I took care of some nondescripts down at the PCRo office, took a walk with some fellow volunteers, and then hustled again over to Universitate to meet Phoenix at the National Theatre. We hunted down a cofetarie– I caffeinated while we expounded philosophically. Then we spent the first half of the day making our way to the Botanic Gardens where we sat under a stretching Oak tree (I think it was) and discussed all sorts of the good stuff– life, love, stress and setbacks.
“Okay, București,” I thought, “You can be invigorating, rather than exhausting.”
We did this ’til my tummy couldn’t take it no more, and I needed foods. We ate in Lipscani (of course), and then wandered to what would become my new favorite place in Buc– I had felt before that there weren’t enough beautiful, ‘green,’ places inside of the city– that all of București was covered in concrete. It turns out that I just didn’t know where to look.
Phoenix took me to Parcul Cișmigiu, a 42 acre^2 park in the center of the city. It has trees so lush and dense that the sun simply floats over the top of their canopy, and there are innumerable paths dipping and ducking alongside exploding flower beds and over the limpid ponds that criss-cross throughout the place.

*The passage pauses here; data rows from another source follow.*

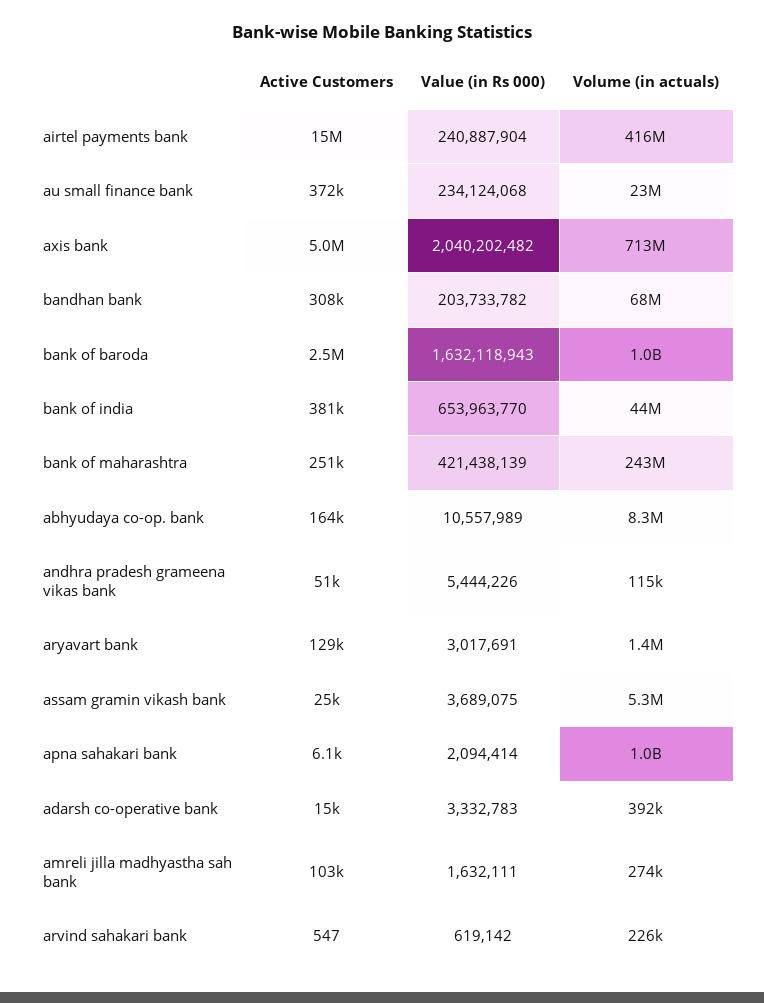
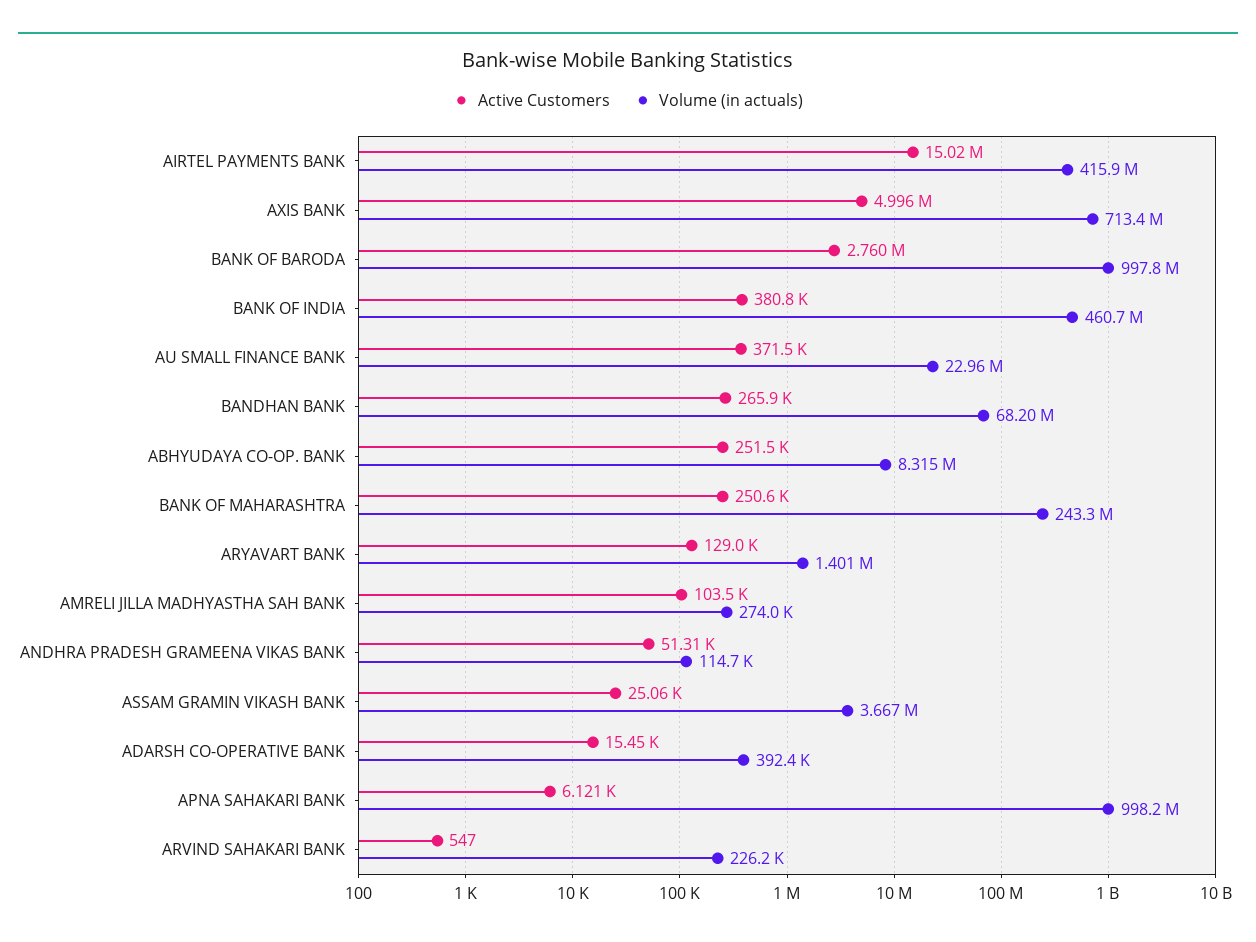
  {
    "Active Customers": {
      "airtel payments bank": 15020000,
      "au small finance bank": 371500,
      "axis bank": 4996000,
-     "bandhan bank": 308000,
+     "bandhan bank": 265900,
-     "bank of baroda": 2500000,
+     "bank of baroda": 2760000,
      "bank of india": 380800,
      "bank of maharashtra": 250600,
-     "abhyudaya co-op. bank": 164000,
+     "abhyudaya co-op. bank": 251500,
      "andhra pradesh grameena vikas bank": 51310,
      "aryavart bank": 129000,
      "assam gramin vikash bank": 25060,
      "apna sahakari bank": 6121,
      "adarsh co-operative bank": 15450,
      "amreli jilla madhyastha sah bank": 103500,
      "arvind sahakari bank": 547
    },
-   "Value (in Rs 000)": {
-     "airtel payments bank": 240887904,
-     "au small finance bank": 234124068,
-     "axis bank": 2040202482,
-     "bandhan bank": 203733782,
-     "bank of baroda": 1632118943,
-     "bank of india": 653963770,
-     "bank of maharashtra": 421438139,
-     "abhyudaya co-op. bank": 10557989,
-     "andhra pradesh grameena vikas bank": 5444226,
-     "aryavart bank": 3017691,
-     "assam gramin vikash bank": 3689075,
-     "apna sahakari bank": 2094414,
-     "adarsh co-operative bank": 3332783,
-     "amreli jilla madhyastha sah bank": 1632111,
-     "arvind sahakari bank": 619142
-   },
    "Volume (in actuals)": {
      "airtel payments bank": 415900000,
      "au small finance bank": 22960000,
      "axis bank": 713400000,
      "bandhan bank": 68200000,
      "bank of baroda": 997800000,
-     "bank of india": 44000000,
+     "bank of india": 460700000,
      "bank of maharashtra": 243300000,
      "abhyudaya co-op. bank": 8315000,
      "andhra pradesh grameena vikas bank": 114700,
      "aryavart bank": 1401000,
-     "assam gramin vikash bank": 5300000,
+     "assam gramin vikash bank": 3667000,
      "apna sahakari bank": 998200000,
      "adarsh co-operative bank": 392400,
      "amreli jilla madhyastha sah bank": 274000,
      "arvind sahakari bank": 226200
    }
  }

Phoenix and I stopped on one of these stone bridges, and watched bikers coast by and rented rowboats snake underneath us. We took turns singing French lullabies as the dusk died and the incandescent lamps hummed like our chorus line. Phoenix paused briefly to eavesdrop on a threesome of Spanish speakers wandering by, and I softly sang a new solo: “okay, București– I suppose I can learn to love you a little.”